═══ TASK INPUTS

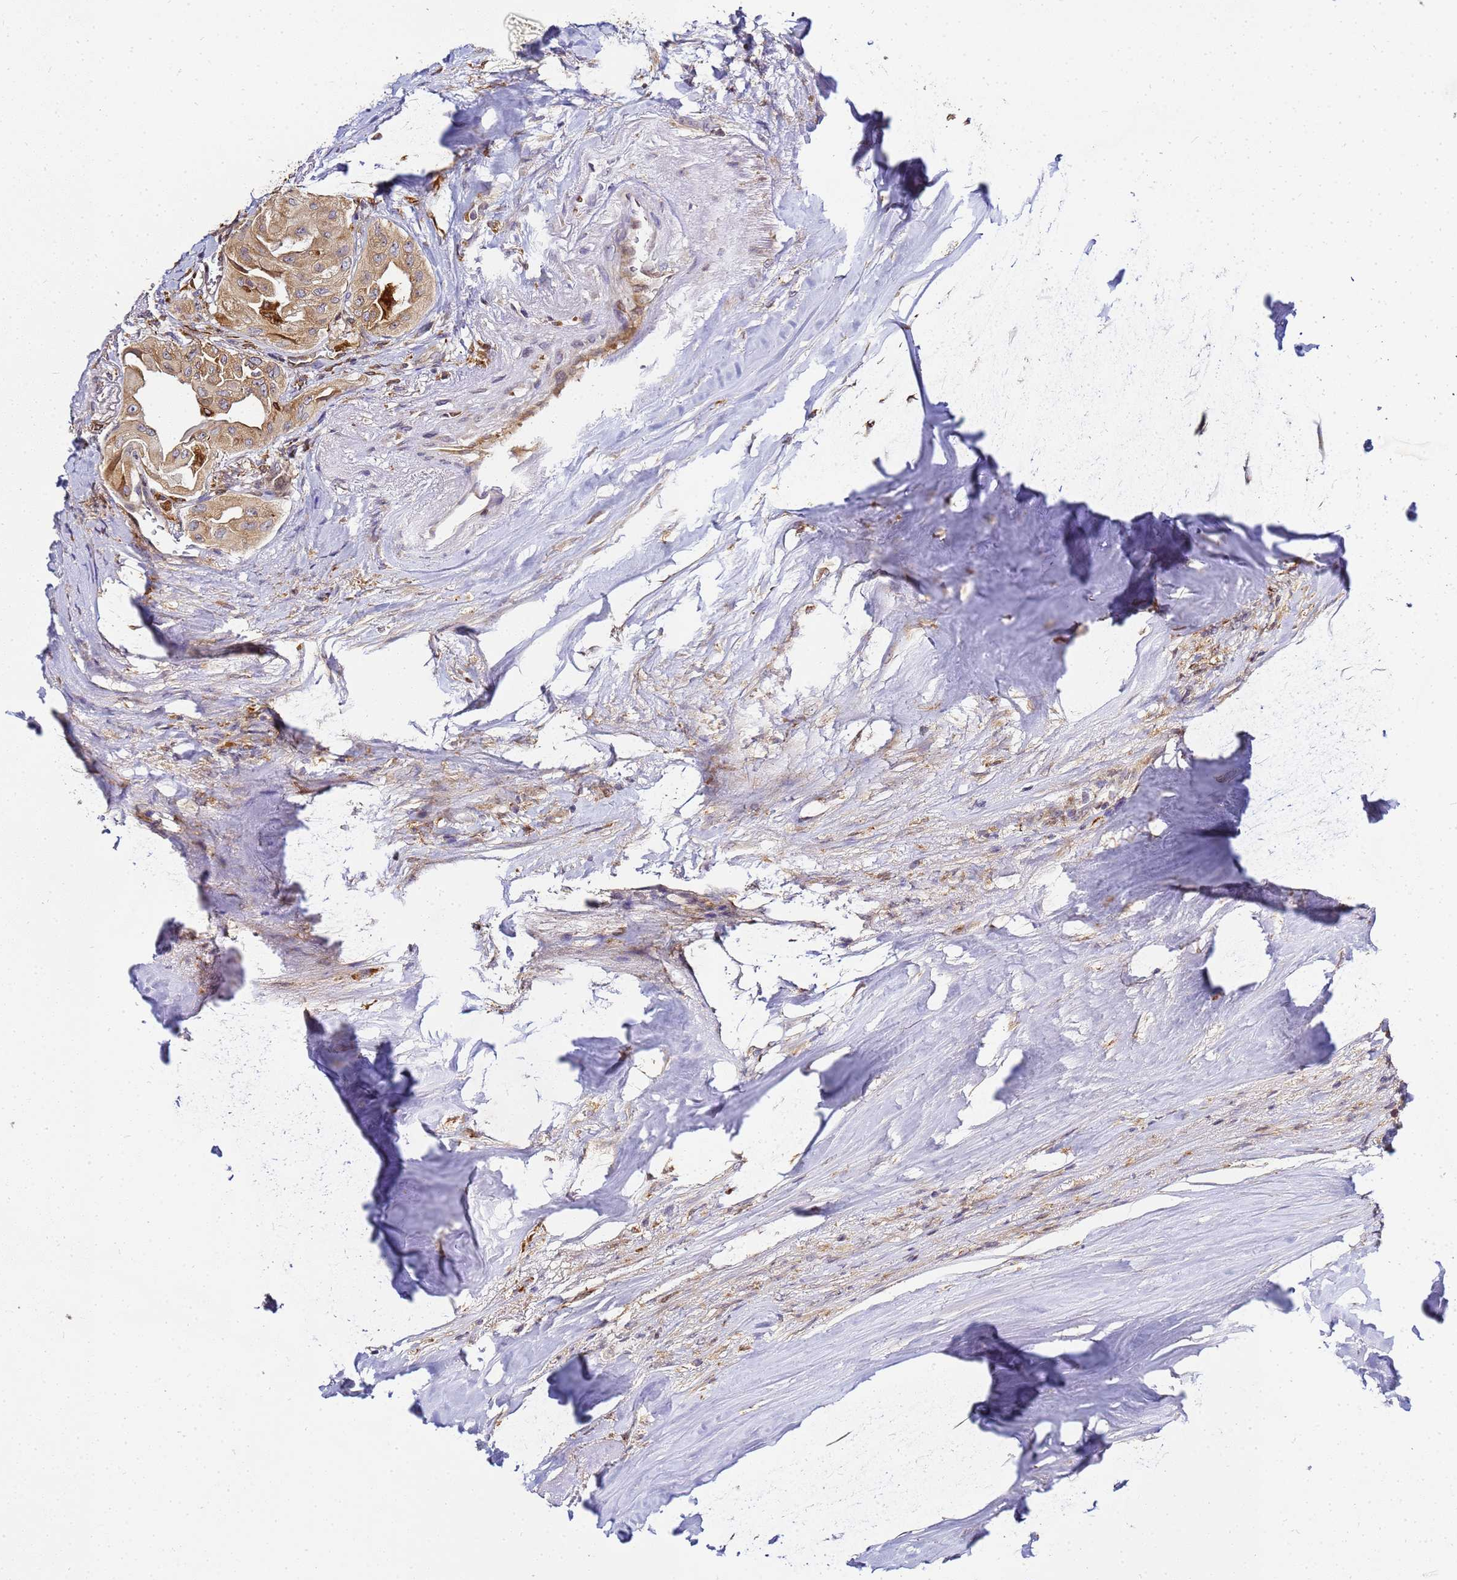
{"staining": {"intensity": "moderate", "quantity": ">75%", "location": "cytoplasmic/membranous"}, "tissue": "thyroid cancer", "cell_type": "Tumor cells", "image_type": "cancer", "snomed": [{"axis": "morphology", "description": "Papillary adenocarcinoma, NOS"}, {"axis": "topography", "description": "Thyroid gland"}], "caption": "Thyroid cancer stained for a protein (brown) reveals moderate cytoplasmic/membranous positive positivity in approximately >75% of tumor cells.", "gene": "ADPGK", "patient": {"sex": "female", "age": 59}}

══════
═══ TASK INPUTS

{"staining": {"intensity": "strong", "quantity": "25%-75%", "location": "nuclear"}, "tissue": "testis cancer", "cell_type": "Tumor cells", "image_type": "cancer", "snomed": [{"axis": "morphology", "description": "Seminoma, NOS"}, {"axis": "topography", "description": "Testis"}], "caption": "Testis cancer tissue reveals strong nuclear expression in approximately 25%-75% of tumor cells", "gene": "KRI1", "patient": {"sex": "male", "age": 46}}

══════
═══ TASK INPUTS

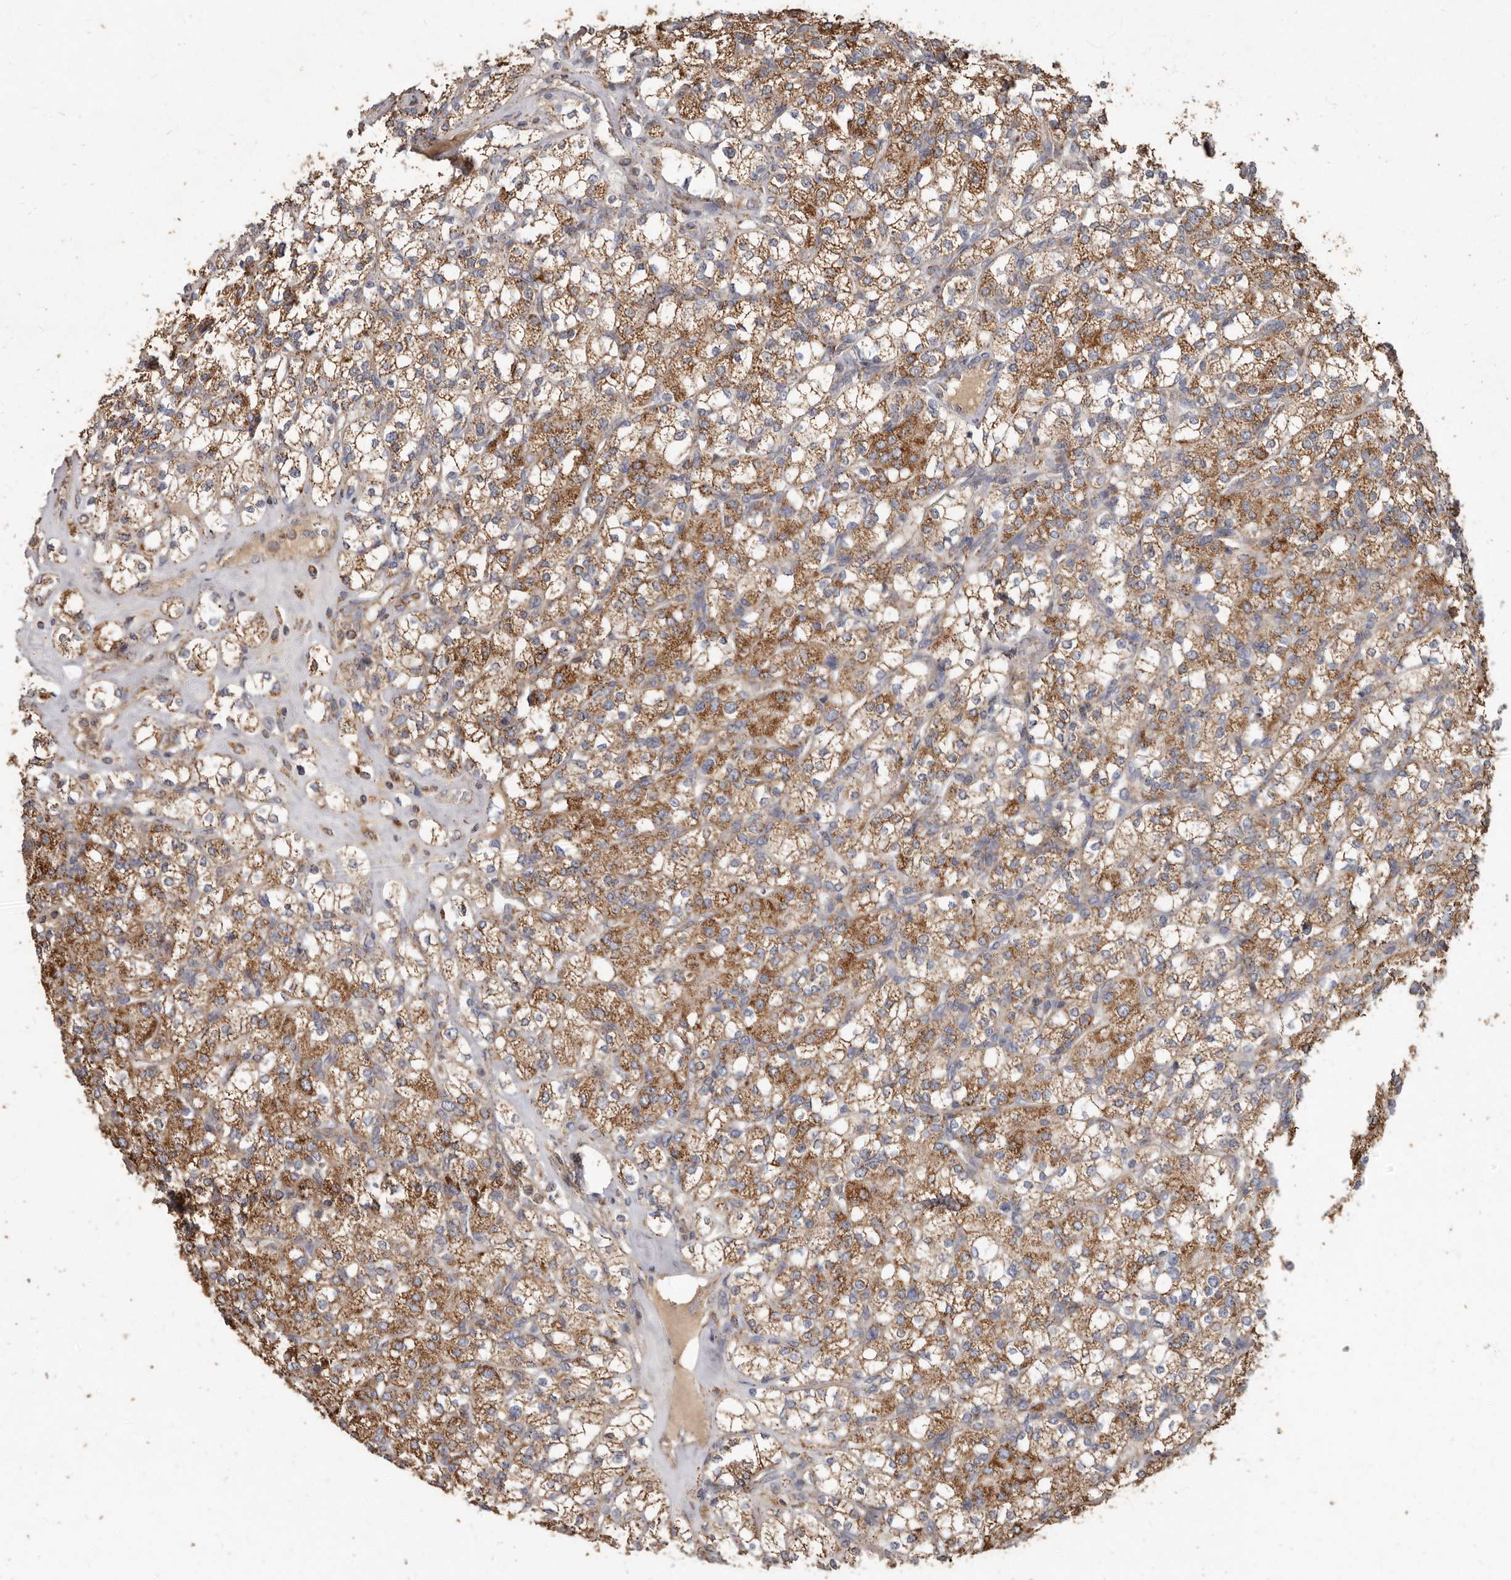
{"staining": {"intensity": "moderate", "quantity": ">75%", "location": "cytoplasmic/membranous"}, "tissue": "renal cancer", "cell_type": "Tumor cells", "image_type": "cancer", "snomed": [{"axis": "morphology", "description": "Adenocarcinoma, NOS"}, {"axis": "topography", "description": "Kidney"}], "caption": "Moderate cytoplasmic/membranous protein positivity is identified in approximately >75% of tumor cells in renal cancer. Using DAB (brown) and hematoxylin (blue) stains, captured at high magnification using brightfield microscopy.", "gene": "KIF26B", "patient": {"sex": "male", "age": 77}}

══════

[WHAT IS EXPECTED]: Among the entries above, which lines include "protein"? List them all.

[RESPONSE AREA]:
{"staining": {"intensity": "moderate", "quantity": ">75%", "location": "cytoplasmic/membranous"}, "tissue": "thyroid cancer", "cell_type": "Tumor cells", "image_type": "cancer", "snomed": [{"axis": "morphology", "description": "Papillary adenocarcinoma, NOS"}, {"axis": "topography", "description": "Thyroid gland"}], "caption": "Thyroid cancer stained for a protein (brown) reveals moderate cytoplasmic/membranous positive positivity in approximately >75% of tumor cells.", "gene": "ADPGK", "patient": {"sex": "female", "age": 59}}
{"staining": {"intensity": "moderate", "quantity": ">75%", "location": "cytoplasmic/membranous"}, "tissue": "renal cancer", "cell_type": "Tumor cells", "image_type": "cancer", "snomed": [{"axis": "morphology", "description": "Adenocarcinoma, NOS"}, {"axis": "topography", "description": "Kidney"}], "caption": "Moderate cytoplasmic/membranous protein positivity is identified in approximately >75% of tumor cells in renal cancer. Using DAB (brown) and hematoxylin (blue) stains, captured at high magnification using brightfield microscopy.", "gene": "KIF26B", "patient": {"sex": "male", "age": 77}}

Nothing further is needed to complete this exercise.